ELISA プレートのクリーニングのヒント

ELISAプレート洗浄のヒント

以下のヒントは、ELISAプレートの洗浄を最適化してデータ品質を向上させるのに役立ちます。 ELISAの操作手順詳細については、リソースページをご覧ください。

ELISAプレートの洗浄方法

ELISAは、抗体を利用してサンプル中に存在する因子を定量する手法です。 免疫学、神経科学、癌の研究で一般的に使用され、炎症、成長因子、シグナル分子などさまざまなターゲットを分析します。 主なターゲットには、IL6、IL8、BDNF、VEGF が含まれます。

ELISAの種類

ELISAには2つのタイプがあります。それはサンドイッチELISAと競合ELISAです。 サンドイッチ(抗体がプレートに結合)および競合(抗原がプレートに結合)ELISAは2つの主要な抗体結合ステップを含みます。その過程で、不要な因子、未結合抗体、低親和性複合体の除去を行う洗浄ステップが重要となっています。

TMB反応

ELISAではさまざまな基質を使用して、最終的な抗原抗体反応複合体を検出します。 主に比色分析、化学発光分析、蛍光分析の、3つの技術があります。 一般的にELISAは、サンプルの比色分析に基づく測定を指します。基質となるTMB(3,3 ',5,5'-テトラメチルベンジジン)は、酵素である西洋ワサビペルオキシダーゼ(HRP)の存在下で過酸化水素を水に還元するための水素供与体として機能します。 この反応により、溶液の色を青に変えるdiimineが生成されます。 この青色の溶液は、370および650 nmの分光光度計で読み取ることができます。 この反応を停止するために硫酸を加えると、黄色に変色します。 この黄色の溶液を分光光度計により450 nmで読み取ります。

ELISAで洗浄が重要な理由

ELISAでの測定において、 バックグラウンドシグナルを減少させるために、洗浄ステップは大変重要です。洗浄が不十分な場合、未反応の標識抗体が原因となりシグナル-ノイズ比が増加します。バックグラウンドが高くなることで、サンプル間のばらつきが大きくなり、結果に悪影響を及ぼします。
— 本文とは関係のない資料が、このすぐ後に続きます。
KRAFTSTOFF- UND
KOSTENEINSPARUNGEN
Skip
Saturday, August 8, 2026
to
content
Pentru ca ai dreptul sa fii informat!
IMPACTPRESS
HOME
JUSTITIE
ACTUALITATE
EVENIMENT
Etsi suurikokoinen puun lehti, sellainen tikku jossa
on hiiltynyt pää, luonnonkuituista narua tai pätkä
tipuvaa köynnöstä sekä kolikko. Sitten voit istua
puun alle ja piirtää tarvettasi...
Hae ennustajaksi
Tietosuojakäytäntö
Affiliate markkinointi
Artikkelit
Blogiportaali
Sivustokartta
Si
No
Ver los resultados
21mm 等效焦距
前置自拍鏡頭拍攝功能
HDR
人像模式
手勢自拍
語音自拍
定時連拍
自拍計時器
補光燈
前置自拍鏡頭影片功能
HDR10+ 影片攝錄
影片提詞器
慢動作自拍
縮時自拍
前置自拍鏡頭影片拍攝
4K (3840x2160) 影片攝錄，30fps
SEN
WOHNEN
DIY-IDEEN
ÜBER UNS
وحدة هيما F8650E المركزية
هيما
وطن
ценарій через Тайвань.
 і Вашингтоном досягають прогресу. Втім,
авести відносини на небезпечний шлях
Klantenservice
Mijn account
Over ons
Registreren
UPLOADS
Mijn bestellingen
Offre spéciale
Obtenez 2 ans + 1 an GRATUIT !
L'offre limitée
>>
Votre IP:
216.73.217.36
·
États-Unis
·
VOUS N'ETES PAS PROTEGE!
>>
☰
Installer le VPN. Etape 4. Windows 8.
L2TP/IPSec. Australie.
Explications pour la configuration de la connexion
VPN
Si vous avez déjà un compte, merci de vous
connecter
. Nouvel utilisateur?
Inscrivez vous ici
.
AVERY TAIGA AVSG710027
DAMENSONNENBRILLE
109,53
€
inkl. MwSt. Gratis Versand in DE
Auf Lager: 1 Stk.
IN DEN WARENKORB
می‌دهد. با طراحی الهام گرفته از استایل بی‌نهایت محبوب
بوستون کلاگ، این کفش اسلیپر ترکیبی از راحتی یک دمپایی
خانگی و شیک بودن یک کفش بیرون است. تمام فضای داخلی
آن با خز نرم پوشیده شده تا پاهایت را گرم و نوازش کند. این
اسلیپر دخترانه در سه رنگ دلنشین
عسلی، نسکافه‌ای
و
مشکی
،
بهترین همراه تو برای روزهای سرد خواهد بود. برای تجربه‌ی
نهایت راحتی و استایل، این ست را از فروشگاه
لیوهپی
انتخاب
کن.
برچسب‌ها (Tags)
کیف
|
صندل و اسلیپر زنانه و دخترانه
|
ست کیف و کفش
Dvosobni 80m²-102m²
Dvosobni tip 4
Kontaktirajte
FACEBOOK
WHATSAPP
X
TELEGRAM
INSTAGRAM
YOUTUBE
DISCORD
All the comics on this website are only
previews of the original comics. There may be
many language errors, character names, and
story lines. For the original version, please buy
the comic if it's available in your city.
洗浄作業により未反応の標識抗体を除くことで、抗原と反応した抗体のみの検出感度を上げることができます。

洗浄バッファー量

ELISAプレートに加えられる洗浄バッファーの量も,十分な洗浄をするために重要なポイントです。プレートウォッシャーを使用するかマルチチャンネルピペットを使用するかにもよりますが、洗浄バッファー量に注意してください。 洗浄バッファーの量は、各ウェルに追加されたコーティングバッファーの量よりも多くする必要があります。 たとえば、プレートが100µLのコーティングバッファーでコーティングされている場合、ウェルを完全に洗浄するために、200〜350 µL程度の洗浄バッファーを加える必要があります。

洗浄回数

バックグラウンドの低下だけでなく、抗原と結合した分析物の不必要な洗浄を防ぐために、洗浄回数も重要なポイントです。 サンプルが過剰に洗浄されると、シグナルが低下し、定量が困難になる場合があります。 手順書に従い、1回、3回あるいは5回の洗浄が必要になる場合があります。 一般に、プレコーティングされたプレートは、DIYコーティングされたプレートよりも少ない洗浄回数で済みますが、これはメーカーと技術に依存する場合があります。

洗浄バッファーの吸引用手法の場合

洗浄バッファーの吸引は、残留バッファー、不要な複合体および抗体を除去するための鍵となります。 マルチチャンネルピペットを使用する場合は、洗浄ステップ間でマルチチャンネルに新しいピペットチップを使用します。 バッファーを吸引する場合、ウェルの側面や底に触れないように注意しながら、マルチチャンネルをウェルに斜めの角度で配置します。 バッファーを除去した後、プレートを裏返し、ペーパータオルでプレートを軽くたたいて残液を除去します。プレートを乾燥させないよう注意してください。